>>>
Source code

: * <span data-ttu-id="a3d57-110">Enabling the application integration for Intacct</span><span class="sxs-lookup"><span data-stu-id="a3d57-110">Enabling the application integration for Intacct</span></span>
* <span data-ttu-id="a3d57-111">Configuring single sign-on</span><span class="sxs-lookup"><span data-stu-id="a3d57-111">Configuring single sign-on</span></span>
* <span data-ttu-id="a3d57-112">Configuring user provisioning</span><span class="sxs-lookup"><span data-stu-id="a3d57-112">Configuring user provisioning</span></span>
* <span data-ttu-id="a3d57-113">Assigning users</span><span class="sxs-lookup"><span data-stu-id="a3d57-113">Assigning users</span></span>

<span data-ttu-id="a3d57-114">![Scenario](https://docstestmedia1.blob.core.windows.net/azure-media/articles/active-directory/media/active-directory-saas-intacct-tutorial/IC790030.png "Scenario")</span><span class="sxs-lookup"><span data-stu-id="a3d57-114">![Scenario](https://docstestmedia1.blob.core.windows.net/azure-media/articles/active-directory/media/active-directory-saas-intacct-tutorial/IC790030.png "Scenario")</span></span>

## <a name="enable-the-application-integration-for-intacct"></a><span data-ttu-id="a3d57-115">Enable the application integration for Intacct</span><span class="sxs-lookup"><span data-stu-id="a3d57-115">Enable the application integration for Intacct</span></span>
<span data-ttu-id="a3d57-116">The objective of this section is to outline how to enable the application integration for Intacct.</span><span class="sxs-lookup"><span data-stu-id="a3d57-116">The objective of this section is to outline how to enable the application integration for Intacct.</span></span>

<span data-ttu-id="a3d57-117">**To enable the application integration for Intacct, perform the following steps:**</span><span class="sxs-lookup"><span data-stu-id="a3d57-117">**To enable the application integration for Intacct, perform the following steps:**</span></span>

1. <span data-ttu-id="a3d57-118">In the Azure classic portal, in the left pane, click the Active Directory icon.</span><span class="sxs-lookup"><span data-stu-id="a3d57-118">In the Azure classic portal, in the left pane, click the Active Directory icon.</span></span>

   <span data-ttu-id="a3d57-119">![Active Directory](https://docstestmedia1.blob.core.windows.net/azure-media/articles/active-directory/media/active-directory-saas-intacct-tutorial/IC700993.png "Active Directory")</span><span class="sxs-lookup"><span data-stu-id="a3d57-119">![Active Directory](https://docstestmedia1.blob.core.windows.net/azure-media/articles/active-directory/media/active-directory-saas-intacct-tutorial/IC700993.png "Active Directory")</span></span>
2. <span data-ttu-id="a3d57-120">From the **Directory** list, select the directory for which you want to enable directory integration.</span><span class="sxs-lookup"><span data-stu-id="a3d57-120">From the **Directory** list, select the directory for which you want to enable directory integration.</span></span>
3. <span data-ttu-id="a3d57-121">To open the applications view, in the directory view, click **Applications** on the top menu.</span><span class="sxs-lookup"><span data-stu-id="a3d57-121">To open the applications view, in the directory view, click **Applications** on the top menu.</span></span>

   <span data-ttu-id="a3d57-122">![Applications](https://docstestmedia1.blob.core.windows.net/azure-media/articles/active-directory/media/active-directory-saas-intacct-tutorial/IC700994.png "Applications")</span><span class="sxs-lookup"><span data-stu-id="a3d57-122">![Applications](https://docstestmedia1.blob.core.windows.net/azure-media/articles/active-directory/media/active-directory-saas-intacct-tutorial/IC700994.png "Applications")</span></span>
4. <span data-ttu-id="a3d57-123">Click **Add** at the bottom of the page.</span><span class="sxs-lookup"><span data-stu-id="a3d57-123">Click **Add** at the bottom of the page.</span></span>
<<<
§ **Work required**
Please pick out every line of the listing above that contains the string "media", matching its case exactly, and copy each of those lines.

§ **Exercise result**
<span data-ttu-id="a3d57-114">![Scenario](https://docstestmedia1.blob.core.windows.net/azure-media/articles/active-directory/media/active-directory-saas-intacct-tutorial/IC790030.png "Scenario")</span><span class="sxs-lookup"><span data-stu-id="a3d57-114">![Scenario](https://docstestmedia1.blob.core.windows.net/azure-media/articles/active-directory/media/active-directory-saas-intacct-tutorial/IC790030.png "Scenario")</span></span>
   <span data-ttu-id="a3d57-119">![Active Directory](https://docstestmedia1.blob.core.windows.net/azure-media/articles/active-directory/media/active-directory-saas-intacct-tutorial/IC700993.png "Active Directory")</span><span class="sxs-lookup"><span data-stu-id="a3d57-119">![Active Directory](https://docstestmedia1.blob.core.windows.net/azure-media/articles/active-directory/media/active-directory-saas-intacct-tutorial/IC700993.png "Active Directory")</span></span>
   <span data-ttu-id="a3d57-122">![Applications](https://docstestmedia1.blob.core.windows.net/azure-media/articles/active-directory/media/active-directory-saas-intacct-tutorial/IC700994.png "Applications")</span><span class="sxs-lookup"><span data-stu-id="a3d57-122">![Applications](https://docstestmedia1.blob.core.windows.net/azure-media/articles/active-directory/media/active-directory-saas-intacct-tutorial/IC700994.png "Applications")</span></span>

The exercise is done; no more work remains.